For many years, Usquebaugh has been playing its successful brand of Celtic pop rock to the huddled masses of Fort Wayne. Fittingly, their latest album, 16 Bits and 44.1k Pieces is a retrospective of their career so far. Encoded on the shiny plastic disc are four tracks from their 1996 album Change (two of which are recorded in "HyperStereo", a technology so powerful I pray it doesn't fall into the hands of ordinary citizens) including the penny whistle monster "Placebo" and "Get Thee To A Nunnery", a pleasant instrumental that mixes a violin melody with progressive drum rhythms. Of course, the title track is also included, a song which is familiar to many readers with it's 7/4 chorus meter and loving sitar. Four songs from their latest album Under the Moon show how the band has progressed in terms of songwriting, performing, and recording. "Terra Incognita" is as light and airy as the Irish countryside it evokes with lots of flutes, pennywhistles and violas. Shelly Dixon lends her emotively rich vocals to "Away", a track that sounds incredibly polished and professional on all counts.

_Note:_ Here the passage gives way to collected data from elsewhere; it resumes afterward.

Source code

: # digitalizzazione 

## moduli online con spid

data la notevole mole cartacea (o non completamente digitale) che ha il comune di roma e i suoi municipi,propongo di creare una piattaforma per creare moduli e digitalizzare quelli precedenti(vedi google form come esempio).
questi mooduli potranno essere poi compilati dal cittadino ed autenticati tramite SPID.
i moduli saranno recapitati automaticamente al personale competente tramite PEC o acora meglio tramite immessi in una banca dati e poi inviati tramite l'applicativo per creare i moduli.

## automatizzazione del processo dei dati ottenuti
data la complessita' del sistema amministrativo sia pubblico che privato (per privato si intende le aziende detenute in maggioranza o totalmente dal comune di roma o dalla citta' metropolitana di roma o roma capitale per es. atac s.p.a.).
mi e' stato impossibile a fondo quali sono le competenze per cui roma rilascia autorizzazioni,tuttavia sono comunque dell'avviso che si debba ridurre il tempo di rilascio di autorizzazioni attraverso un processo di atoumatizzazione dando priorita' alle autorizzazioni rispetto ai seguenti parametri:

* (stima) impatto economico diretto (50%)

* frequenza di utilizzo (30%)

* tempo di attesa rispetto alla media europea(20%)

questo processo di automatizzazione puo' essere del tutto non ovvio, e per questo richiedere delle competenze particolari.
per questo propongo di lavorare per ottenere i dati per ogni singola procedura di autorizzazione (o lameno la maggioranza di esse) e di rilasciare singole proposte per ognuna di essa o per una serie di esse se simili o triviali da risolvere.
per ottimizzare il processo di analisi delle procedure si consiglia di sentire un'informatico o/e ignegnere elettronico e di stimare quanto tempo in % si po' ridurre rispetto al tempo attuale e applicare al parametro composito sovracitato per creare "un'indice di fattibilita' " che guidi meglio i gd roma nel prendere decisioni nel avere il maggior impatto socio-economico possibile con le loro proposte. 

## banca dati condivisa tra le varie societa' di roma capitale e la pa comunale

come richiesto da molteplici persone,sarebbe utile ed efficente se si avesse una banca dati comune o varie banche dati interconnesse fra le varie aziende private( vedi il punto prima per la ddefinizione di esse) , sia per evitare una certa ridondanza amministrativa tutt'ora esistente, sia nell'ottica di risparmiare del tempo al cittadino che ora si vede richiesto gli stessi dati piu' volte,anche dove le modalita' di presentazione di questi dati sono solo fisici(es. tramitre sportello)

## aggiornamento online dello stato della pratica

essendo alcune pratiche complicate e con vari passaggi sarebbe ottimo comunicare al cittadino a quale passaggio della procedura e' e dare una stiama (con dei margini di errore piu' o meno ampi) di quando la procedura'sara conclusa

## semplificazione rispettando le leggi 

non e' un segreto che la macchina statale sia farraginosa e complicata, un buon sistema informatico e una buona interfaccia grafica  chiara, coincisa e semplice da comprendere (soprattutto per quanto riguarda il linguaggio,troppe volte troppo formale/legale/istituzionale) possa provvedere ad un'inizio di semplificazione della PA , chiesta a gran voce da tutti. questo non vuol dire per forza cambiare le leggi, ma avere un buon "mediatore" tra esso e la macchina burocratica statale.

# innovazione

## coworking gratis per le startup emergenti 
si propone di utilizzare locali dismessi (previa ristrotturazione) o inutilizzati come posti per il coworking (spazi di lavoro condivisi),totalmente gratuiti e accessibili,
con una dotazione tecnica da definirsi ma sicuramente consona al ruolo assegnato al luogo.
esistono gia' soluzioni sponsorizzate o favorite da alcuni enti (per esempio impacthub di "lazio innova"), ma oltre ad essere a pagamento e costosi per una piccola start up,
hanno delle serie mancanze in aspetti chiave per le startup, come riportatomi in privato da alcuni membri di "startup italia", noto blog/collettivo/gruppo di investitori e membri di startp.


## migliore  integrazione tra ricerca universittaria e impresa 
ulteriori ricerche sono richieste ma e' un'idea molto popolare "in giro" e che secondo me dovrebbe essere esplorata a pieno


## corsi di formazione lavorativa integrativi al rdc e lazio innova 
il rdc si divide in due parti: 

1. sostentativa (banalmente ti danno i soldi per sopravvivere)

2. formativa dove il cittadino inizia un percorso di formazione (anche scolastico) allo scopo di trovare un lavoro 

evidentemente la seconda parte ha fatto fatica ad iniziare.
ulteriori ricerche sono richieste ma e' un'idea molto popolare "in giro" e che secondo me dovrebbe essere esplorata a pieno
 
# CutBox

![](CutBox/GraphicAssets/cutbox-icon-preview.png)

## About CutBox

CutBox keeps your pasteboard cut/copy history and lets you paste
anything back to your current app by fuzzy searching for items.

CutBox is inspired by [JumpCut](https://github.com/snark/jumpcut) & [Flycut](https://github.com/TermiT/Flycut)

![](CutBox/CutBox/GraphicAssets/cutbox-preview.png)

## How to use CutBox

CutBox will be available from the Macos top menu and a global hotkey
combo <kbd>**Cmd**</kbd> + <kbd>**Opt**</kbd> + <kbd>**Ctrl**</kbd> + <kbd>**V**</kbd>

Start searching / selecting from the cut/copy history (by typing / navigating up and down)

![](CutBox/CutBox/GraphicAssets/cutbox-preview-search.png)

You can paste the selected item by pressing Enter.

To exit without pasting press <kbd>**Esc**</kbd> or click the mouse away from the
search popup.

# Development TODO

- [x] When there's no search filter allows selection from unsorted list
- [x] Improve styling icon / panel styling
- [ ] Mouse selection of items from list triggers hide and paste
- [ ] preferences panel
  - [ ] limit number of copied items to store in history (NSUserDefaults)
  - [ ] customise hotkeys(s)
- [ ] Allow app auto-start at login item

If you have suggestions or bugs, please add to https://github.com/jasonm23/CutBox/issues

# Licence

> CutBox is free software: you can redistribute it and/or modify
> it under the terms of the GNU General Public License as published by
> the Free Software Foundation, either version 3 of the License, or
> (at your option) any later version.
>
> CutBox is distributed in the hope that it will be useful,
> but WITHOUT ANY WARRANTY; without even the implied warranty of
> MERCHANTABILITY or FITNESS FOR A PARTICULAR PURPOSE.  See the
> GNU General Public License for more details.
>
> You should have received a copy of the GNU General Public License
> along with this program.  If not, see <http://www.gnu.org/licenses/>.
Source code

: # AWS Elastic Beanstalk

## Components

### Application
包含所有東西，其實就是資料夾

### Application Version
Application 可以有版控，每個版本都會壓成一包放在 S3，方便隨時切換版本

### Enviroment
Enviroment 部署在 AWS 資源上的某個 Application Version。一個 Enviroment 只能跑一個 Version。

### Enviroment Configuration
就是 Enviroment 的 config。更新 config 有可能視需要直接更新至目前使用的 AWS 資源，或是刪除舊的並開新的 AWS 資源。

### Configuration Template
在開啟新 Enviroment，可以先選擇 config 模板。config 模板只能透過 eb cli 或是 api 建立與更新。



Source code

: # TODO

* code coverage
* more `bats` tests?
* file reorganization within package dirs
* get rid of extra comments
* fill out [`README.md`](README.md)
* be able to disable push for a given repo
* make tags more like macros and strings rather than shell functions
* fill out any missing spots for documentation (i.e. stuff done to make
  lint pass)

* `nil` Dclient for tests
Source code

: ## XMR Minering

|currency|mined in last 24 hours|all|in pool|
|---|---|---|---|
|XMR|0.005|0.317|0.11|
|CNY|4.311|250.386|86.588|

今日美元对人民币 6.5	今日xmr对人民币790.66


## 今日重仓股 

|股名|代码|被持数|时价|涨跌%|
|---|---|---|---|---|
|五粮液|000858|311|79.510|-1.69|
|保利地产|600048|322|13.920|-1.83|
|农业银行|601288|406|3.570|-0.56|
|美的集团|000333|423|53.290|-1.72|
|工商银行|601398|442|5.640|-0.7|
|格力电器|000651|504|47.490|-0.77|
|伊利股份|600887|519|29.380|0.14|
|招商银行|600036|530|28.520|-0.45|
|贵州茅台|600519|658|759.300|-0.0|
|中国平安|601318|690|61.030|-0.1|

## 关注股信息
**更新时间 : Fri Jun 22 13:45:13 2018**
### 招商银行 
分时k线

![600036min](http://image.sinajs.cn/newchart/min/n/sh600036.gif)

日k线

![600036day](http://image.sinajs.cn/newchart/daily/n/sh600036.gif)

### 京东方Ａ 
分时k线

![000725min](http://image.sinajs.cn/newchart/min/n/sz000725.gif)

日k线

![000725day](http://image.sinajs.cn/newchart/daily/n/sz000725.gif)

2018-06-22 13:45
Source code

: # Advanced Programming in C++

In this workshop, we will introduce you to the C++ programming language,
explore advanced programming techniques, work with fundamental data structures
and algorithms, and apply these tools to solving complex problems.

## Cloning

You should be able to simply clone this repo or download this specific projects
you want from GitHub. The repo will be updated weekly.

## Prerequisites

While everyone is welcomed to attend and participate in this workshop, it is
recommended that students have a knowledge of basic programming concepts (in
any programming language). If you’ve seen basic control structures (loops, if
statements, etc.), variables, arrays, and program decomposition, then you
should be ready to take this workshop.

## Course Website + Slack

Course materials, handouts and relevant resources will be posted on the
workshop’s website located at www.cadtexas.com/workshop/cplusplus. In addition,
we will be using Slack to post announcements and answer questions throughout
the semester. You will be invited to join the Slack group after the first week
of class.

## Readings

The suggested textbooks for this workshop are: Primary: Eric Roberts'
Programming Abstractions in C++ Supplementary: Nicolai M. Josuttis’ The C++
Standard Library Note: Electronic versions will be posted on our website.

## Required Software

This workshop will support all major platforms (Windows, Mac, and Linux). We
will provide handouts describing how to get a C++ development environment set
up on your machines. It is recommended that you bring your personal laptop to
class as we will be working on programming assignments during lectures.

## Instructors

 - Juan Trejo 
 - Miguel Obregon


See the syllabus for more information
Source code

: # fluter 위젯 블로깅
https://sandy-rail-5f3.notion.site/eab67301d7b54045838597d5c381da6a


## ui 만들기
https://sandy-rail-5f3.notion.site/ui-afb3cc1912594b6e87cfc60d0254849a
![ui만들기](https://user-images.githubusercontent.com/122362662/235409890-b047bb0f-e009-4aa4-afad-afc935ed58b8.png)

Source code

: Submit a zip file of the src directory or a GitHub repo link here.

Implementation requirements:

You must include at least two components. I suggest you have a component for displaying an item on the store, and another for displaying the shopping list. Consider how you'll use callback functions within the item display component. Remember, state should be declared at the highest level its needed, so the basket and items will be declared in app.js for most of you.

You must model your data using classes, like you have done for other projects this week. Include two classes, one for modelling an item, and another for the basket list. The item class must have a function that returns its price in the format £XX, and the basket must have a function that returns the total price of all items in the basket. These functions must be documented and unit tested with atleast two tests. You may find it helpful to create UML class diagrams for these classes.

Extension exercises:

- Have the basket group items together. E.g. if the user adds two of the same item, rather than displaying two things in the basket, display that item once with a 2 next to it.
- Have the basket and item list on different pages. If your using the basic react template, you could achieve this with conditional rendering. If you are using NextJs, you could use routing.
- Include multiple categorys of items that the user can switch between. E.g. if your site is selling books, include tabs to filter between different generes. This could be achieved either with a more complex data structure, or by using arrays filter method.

To round everything out, "All Saint's Day" begins with a magical intro that morphs into a mysterious, aggressive flute flooded (think Jethro Tull) romp with a creepy bass line that sounds like something that goes bump in the night.

Of course, a retrospective without unreleased material is like a rusty, dented pennywhistle stuffed with pimentos. Not one to disappoint their fans, Usquebaugh has included four songs recorded live on March 17, 2000 at Club Art. These include the instrumental "Swallowtail/Trip to Sligo" which is very Celtic, jaunty jig music with an infectious melody played on Hammond Organ. Four other unreleased tracks grace this album, among them is "When I Fly", a song which features Dixon whose vocals aptly soar over the dreamy guitars. Honorable mention must be paid to "Humans Are Habit Forming" for it's inclusion of the word "underwear" in it's lyrics and vocals so convoluted that almost sound as if they were recorded backwards.

Whether as an introduction to someone unfamiliar with this band or as a must-have for the many dedicated Usquebaugh fans, this album showcases the many talents of this creative group of individuals. Their solid sense of song writing, skilled playing, and ability to effectively combine a huge array of timbres clearly reveal why Usquebaugh is one of the most respected bands around.

This review first appeared in WhatzUp, April 2001.